- [Assignment]: Reproduce exactly the lines from the one containing "え、クロージャーにパラジウム仕上げのディテールを施し" through the end of the listing, minus the pictures.

- [Provided entries]:
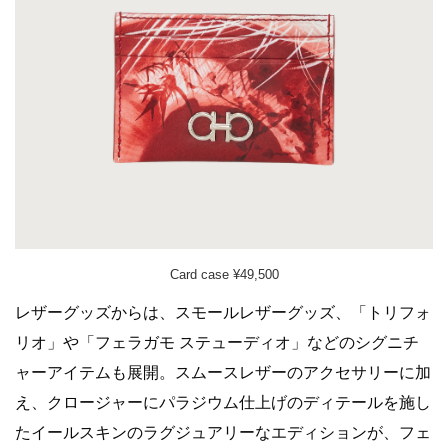
Card case ¥49,500
レザーグッズからは、スモールレザーグッズ、「トリフォ
リオ」や「フェラガモ ステューディオ」などのシグニチ
ャーアイテムも展開。スムースレザーのアクセサリーに加
え、クロージャーにパラジウム仕上げのディテールを施し
たイールスキンのラグジュアリーなエディションが、フェ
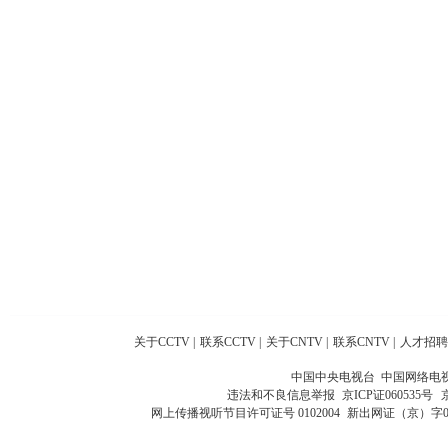
关于CCTV
|
联系CCTV
|
关于CNTV
|
联系CNTV
|
人才招聘
中国中央电视台 中国网络电
违法和不良信息举报
京ICP证060535号
网上传播视听节目许可证号 0102004
新出网证（京）字0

- [Response to this exercise]:
え、クロージャーにパラジウム仕上げのディテールを施し
たイールスキンのラグジュアリーなエディションが、フェ
关于CCTV
|
联系CCTV
|
关于CNTV
|
联系CNTV
|
人才招聘
中国中央电视台 中国网络电
违法和不良信息举报
京ICP证060535号
网上传播视听节目许可证号 0102004
新出网证（京）字0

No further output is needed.